Casa Roura, Canet de Mar
An early Domènech mansion where Modernisme meets the medieval: a brick house crowned by a conical, tile-clad tower.
At a glance
Casa Roura stands on the Riera de Sant Domènec, the old watercourse that runs through Canet de Mar. Lluís Domènech i Montaner (1850–1923) built it between 1889 and 1892 for his sister-in-law Francesca Roura and her husband Jacint de Capmany. It is one of his earlier Modernista works, raised at the moment the style was taking shape, and it shows him fusing the new architecture with the medieval imagery he loved. The house remains in private hands and is not open to visitors, but its exterior is among the sights of Modernista Canet.
Key facts
- Location: Riera de Sant Domènec, Canet de Mar
- Architect: Lluís Domènech i Montaner
- Built: 1889–1892
- Style: Catalan Modernisme with medieval influences
- Note: a private residence; exterior only
History
The Roura family were close to Domènech: his wife, Maria Roura, came from Canet, and it was for her sister Francesca and her husband Jacint de Capmany that the architect designed this house. The commission came early in his career, around 1889, when the Modernista movement was still forming and Domènech was one of the architects defining it.
He answered with a mansion that looks back to the Middle Ages even as it points forward to the new century. Brick, iron and ceramic, the materials that would run through all his work, are already here, handled with the confidence of a young master. The house belongs to the same group of Canet commissions that includes his own later home and the Castell de Santa Florentina.
It has stayed a private home and is not generally open, so it is known from the street rather than from within. Even so, it is studied as a key early example of the Modernista house, and it appears on every Modernista route through the town.
What you see
The corner tower is the building’s signature. It rises on a circular base to a tall conical roof clad in ceramic, a silhouette out of a fairy tale, with gargoyles in the shape of animal heads thrusting from the stepped cornices below. The body of the house is brick, left visible and worked into bands and patterns.
....
## [What you need to do]
A: Rewrite the paragraph of the Casa Roura text that begins "The corner tower is the building’s signature" as a short bulleted list that keeps its main facts.
B: Retype the Casa Roura text between "Casa Roura, Canet" and "of Modernista Canet.", inclusive.
Rely on the Casa Roura text alone.

## [Extracted information]
....
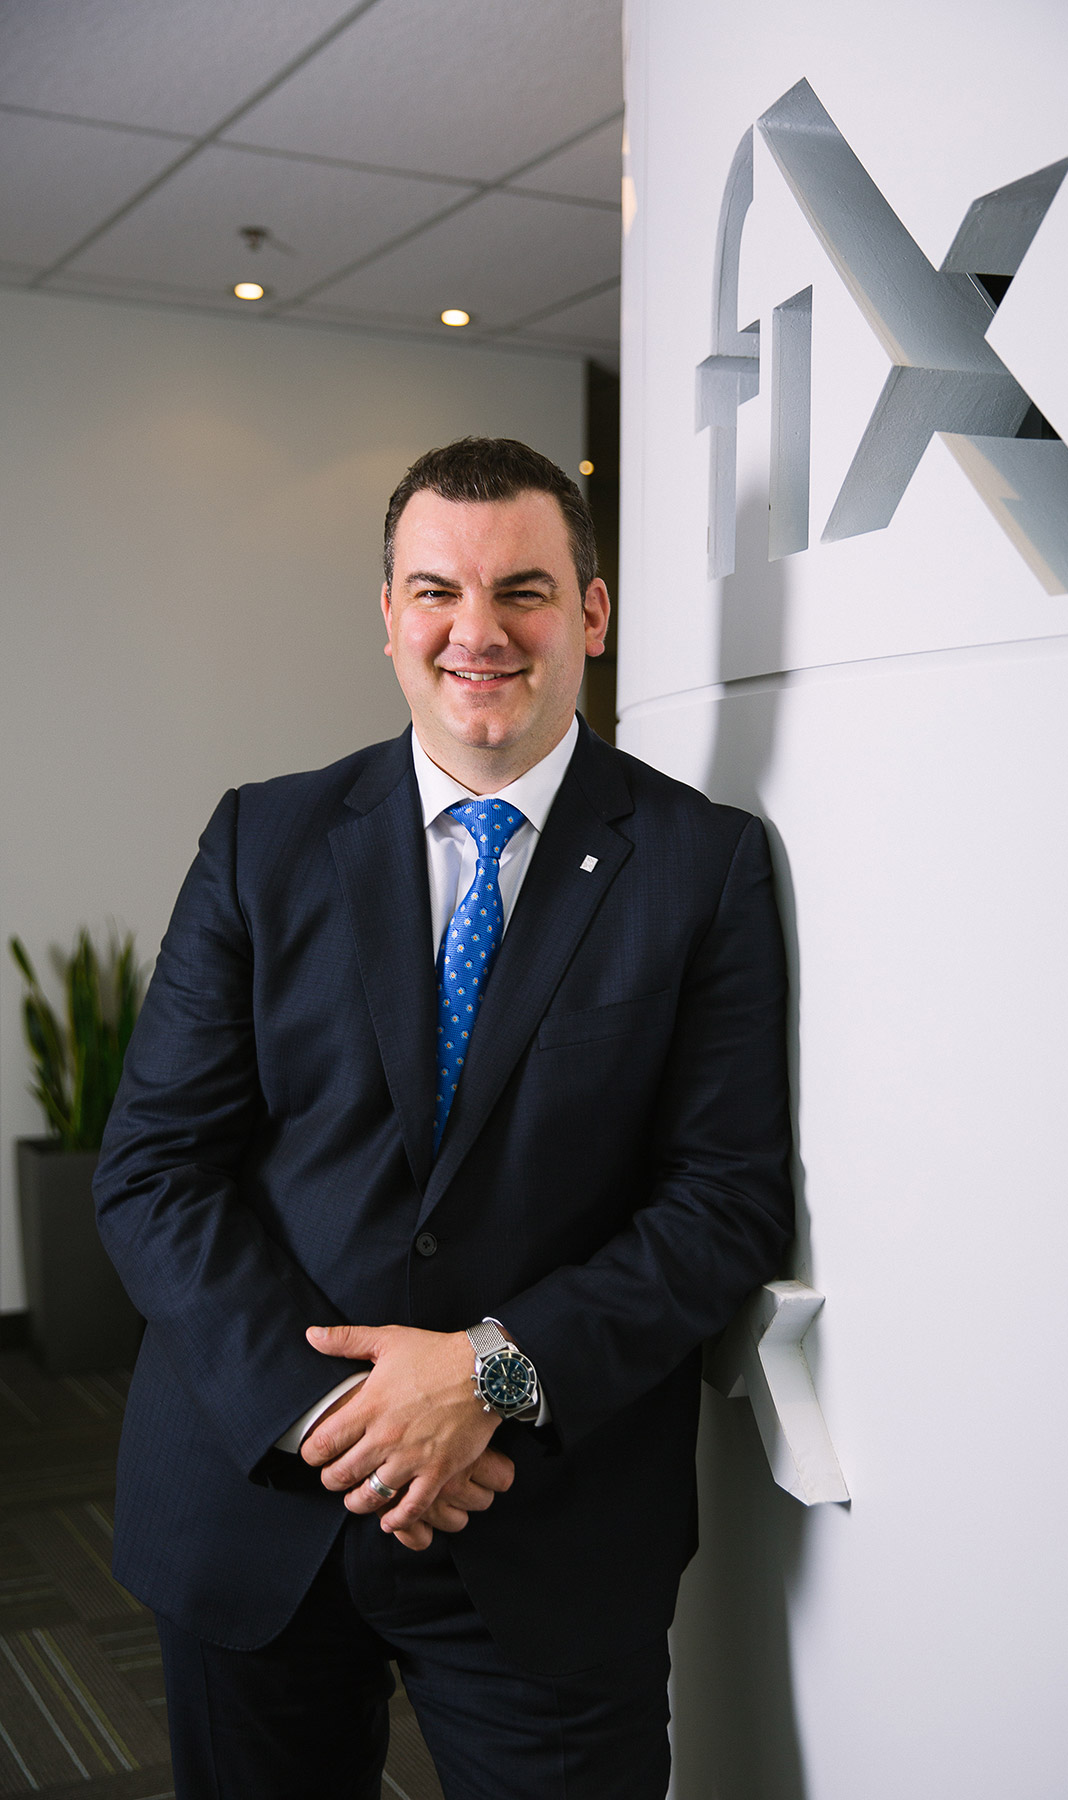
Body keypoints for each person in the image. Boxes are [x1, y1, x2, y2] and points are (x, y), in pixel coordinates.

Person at [94, 437, 793, 1800]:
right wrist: (336, 1413)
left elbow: (724, 1201)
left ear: (591, 613)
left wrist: (488, 1375)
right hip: (259, 1497)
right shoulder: (260, 842)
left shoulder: (700, 866)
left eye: (524, 591)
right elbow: (154, 1171)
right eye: (437, 591)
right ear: (389, 615)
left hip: (544, 1524)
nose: (480, 631)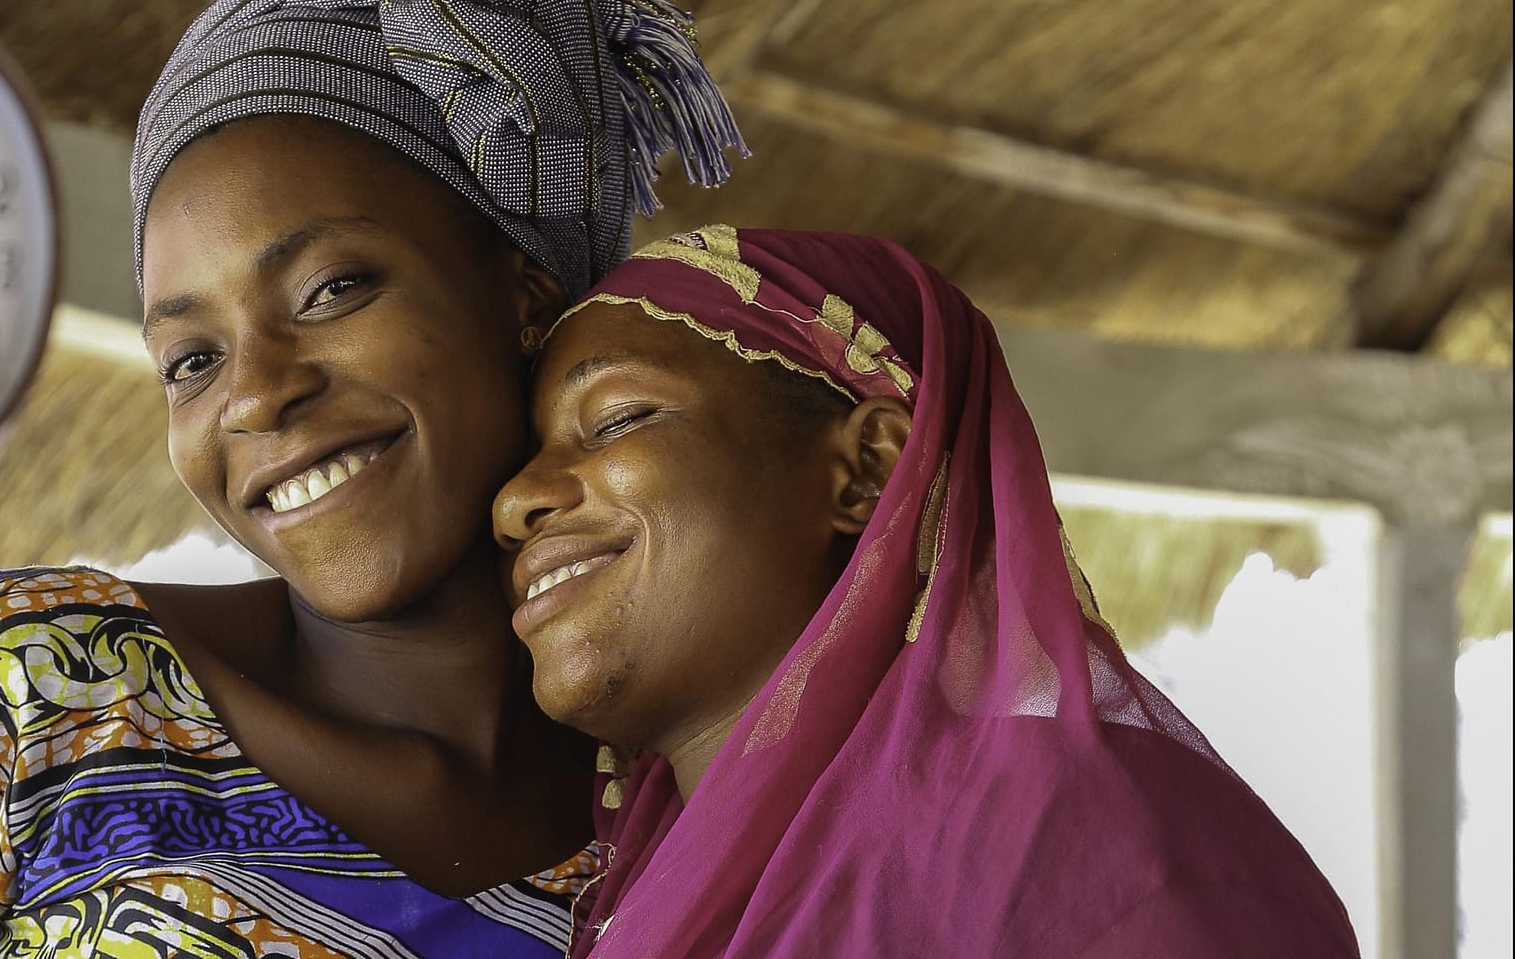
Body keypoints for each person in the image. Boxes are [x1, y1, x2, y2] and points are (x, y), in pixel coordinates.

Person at [0, 0, 743, 958]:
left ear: (522, 297)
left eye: (332, 289)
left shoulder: (699, 805)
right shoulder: (1, 696)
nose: (258, 395)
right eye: (191, 360)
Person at [494, 225, 1360, 958]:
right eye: (520, 461)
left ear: (868, 466)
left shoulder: (1080, 842)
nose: (513, 502)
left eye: (616, 420)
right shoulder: (627, 880)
....
## [Answers in order]
A:
- The corner tower is the house's signature feature.
- It rises from a circular base to a tall, ceramic-clad conical roof.
- Gargoyles shaped like animal heads project from the stepped cornices below.
- The body of the house is exposed brick worked into bands and patterns.

B:
Casa Roura, Canet de Mar
An early Domènech mansion where Modernisme meets the medieval: a brick house crowned by a conical, tile-clad tower.
At a glance
Casa Roura stands on the Riera de Sant Domènec, the old watercourse that runs through Canet de Mar. Lluís Domènech i Montaner (1850–1923) built it between 1889 and 1892 for his sister-in-law Francesca Roura and her husband Jacint de Capmany. It is one of his earlier Modernista works, raised at the moment the style was taking shape, and it shows him fusing the new architecture with the medieval imagery he loved. The house remains in private hands and is not open to visitors, but its exterior is among the sights of Modernista Canet.